### Passage to read
Reflective, Sharply Struck Surfaces
Superlative Technical and Aesthetic Quality
The present JR-6 dime, certified at the near-Gem level by NGC, is a variety easily identified by the wide LIBERTY on the obverse, Obverse 5 in the John Reich Collectors Society dime book and the only one that shows no letters touching in LIBERTY. This obverse has been called the "Hyphenated Date" for the long die crack running horizontally through the 1 and 7 in the date, quite heavy on this piece. In later die states, as here, a second vertical crack progresses from the rim upward through the ball of the 9 and the left side of its loop to the bust, ending at the lower drapery folds. Another runs left from the 1 into the field near star 1. Three cracks emanate from star 4 to the rear of Liberty's hair, and yet another from star 8 to the hair. A curious small depression in the left field near those numerous die cracks at star 4 may be either some anomaly that was in the die, or a bulge in the planchet itself; it is difficult to determine the source.
The reverse shows a leaf tip under the left side of the second T in STATES, and leaves touch the first A, the R, and the I, all in AMERICA. The reverse die state is late as well, with the most prominent crack running from the upper eagle's breast through the left (facing) wing, the upper left wreath, to the rim between S and T in STATES. Other small die cracks appear.

### Dataset extract
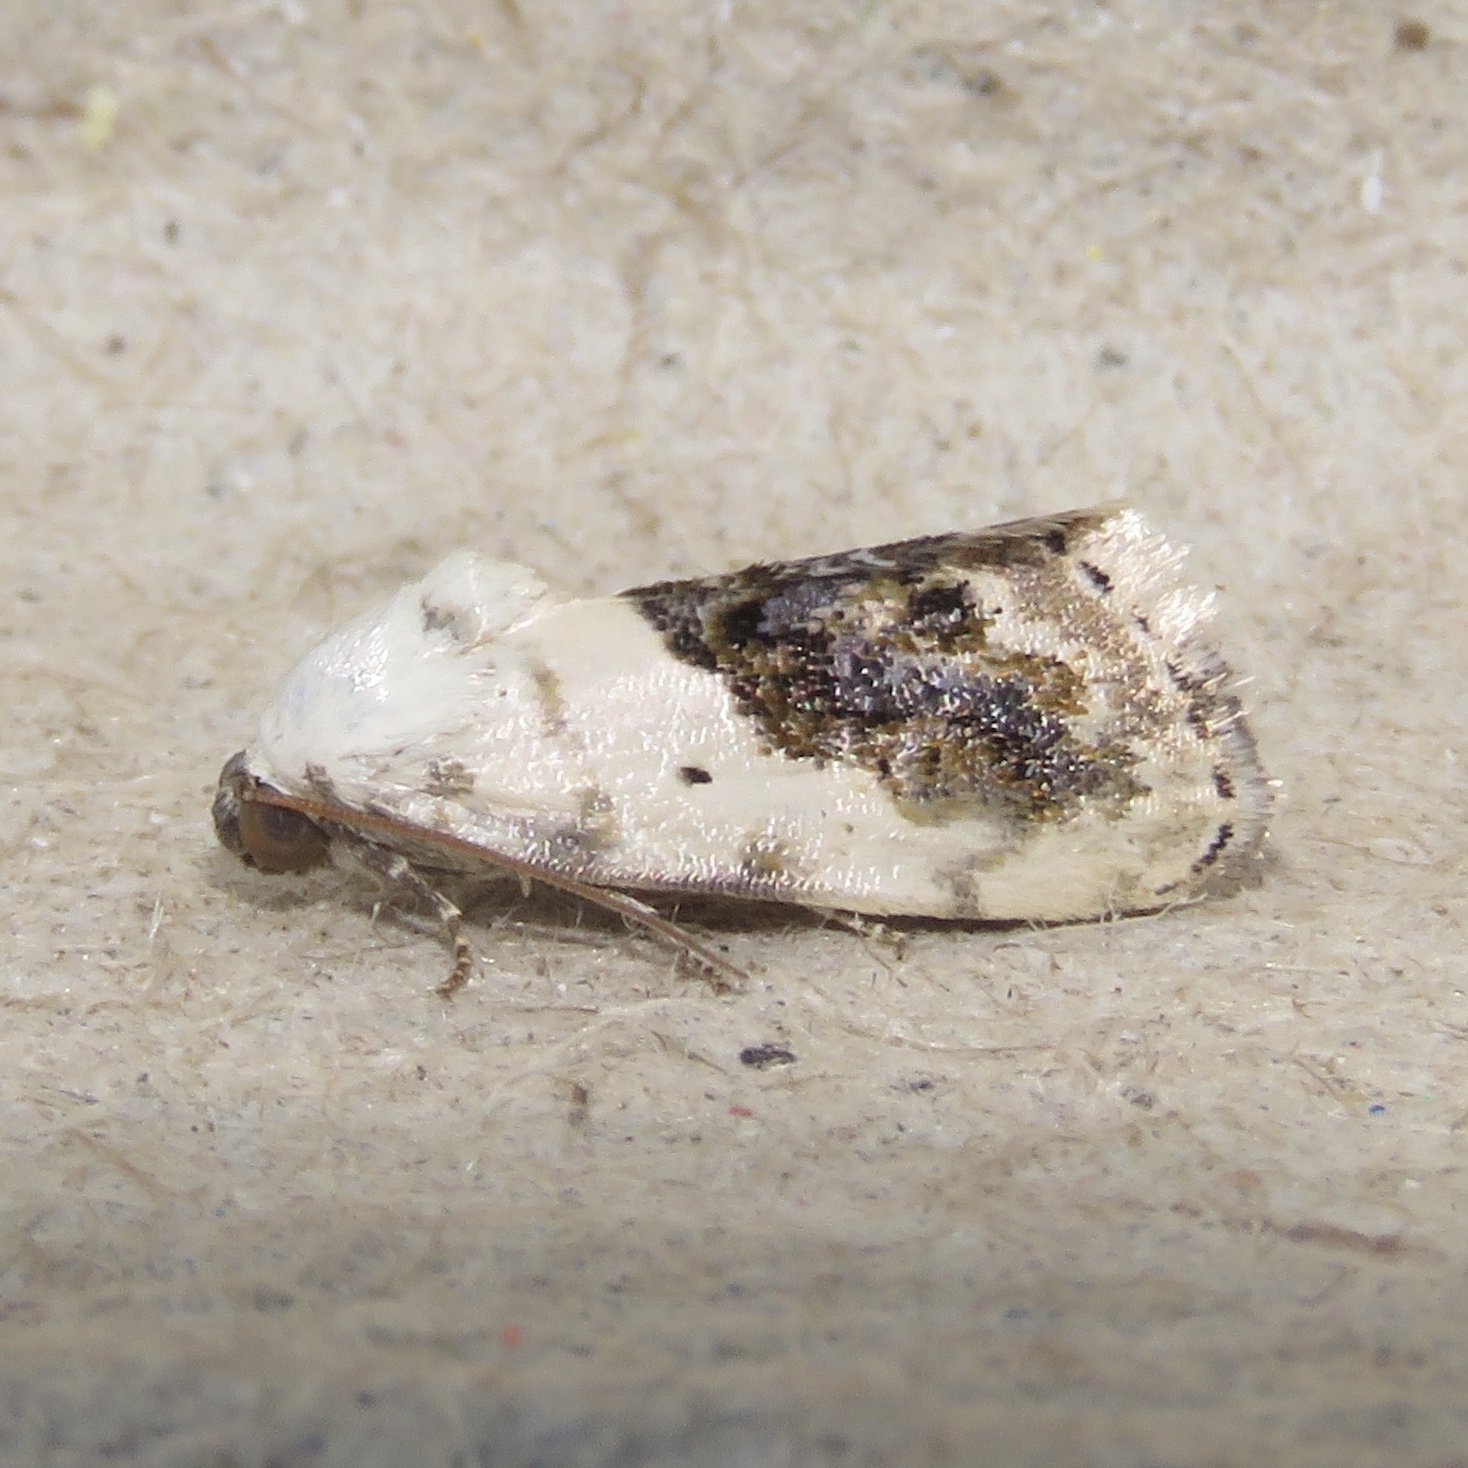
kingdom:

--

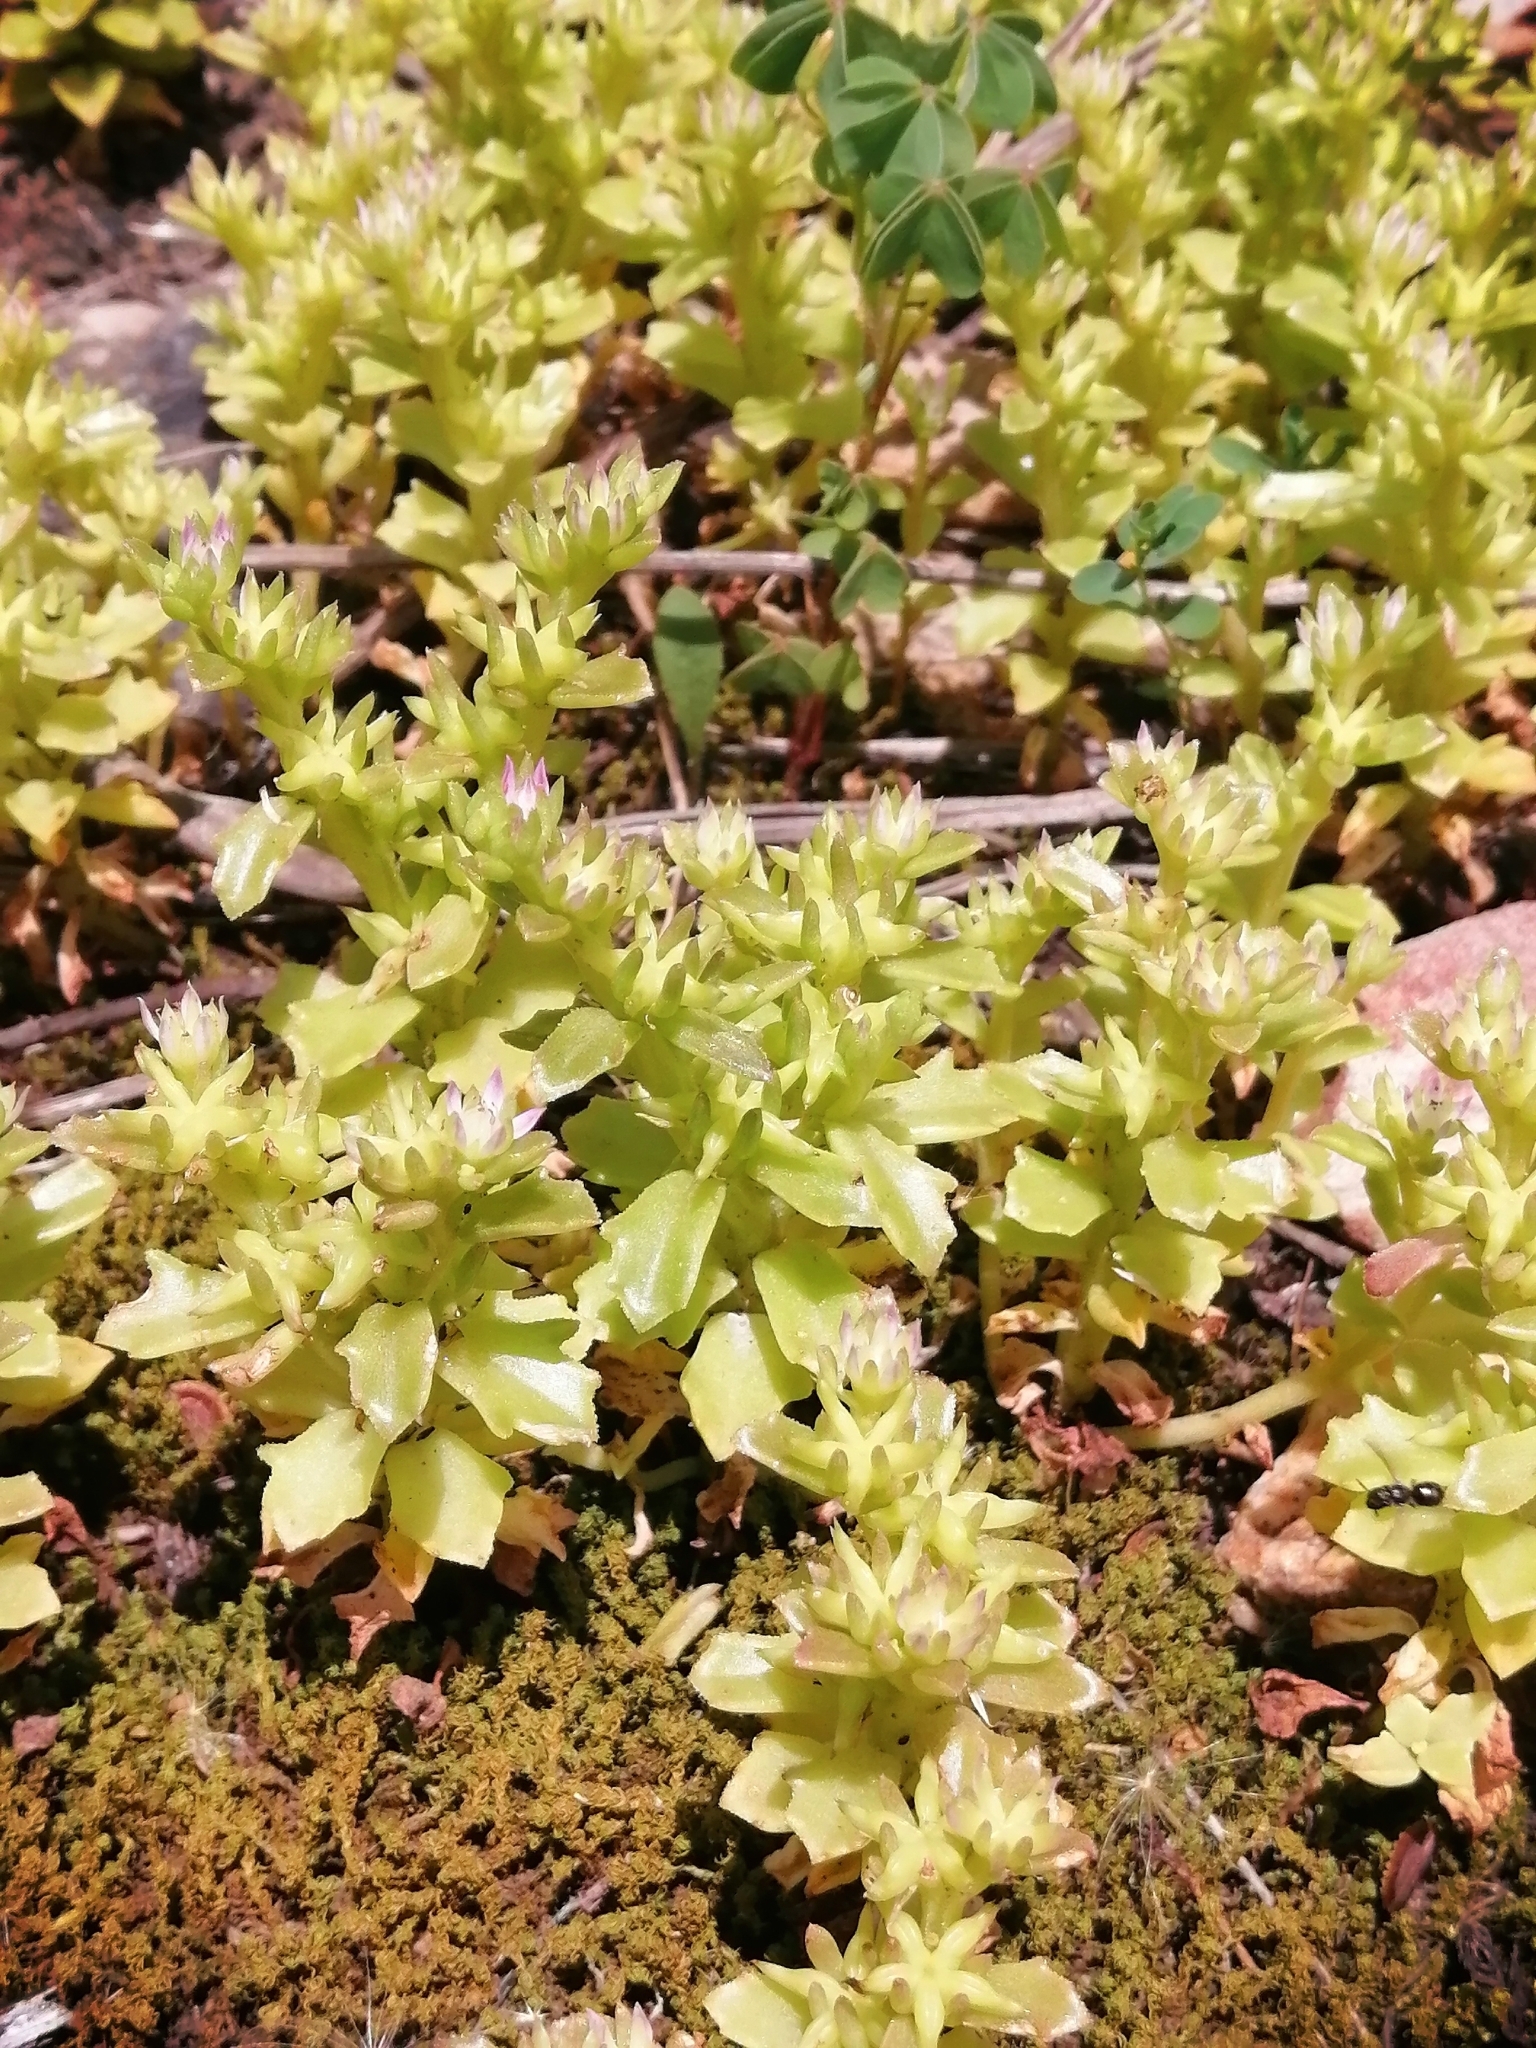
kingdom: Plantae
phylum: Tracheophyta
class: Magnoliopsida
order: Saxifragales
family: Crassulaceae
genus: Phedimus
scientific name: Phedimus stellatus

---

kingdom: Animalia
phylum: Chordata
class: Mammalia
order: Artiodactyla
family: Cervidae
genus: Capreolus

### Set task A
In the coin description, which grading service certified the JR-6 dime?
### Set task B
Write out the part of the coin description starting with "The reverse shows" and going on through "die cracks appear.".

### Complete answer A
NGC

### Complete answer B
The reverse shows a leaf tip under the left side of the second T in STATES, and leaves touch the first A, the R, and the I, all in AMERICA. The reverse die state is late as well, with the most prominent crack running from the upper eagle's breast through the left (facing) wing, the upper left wreath, to the rim between S and T in STATES. Other small die cracks appear.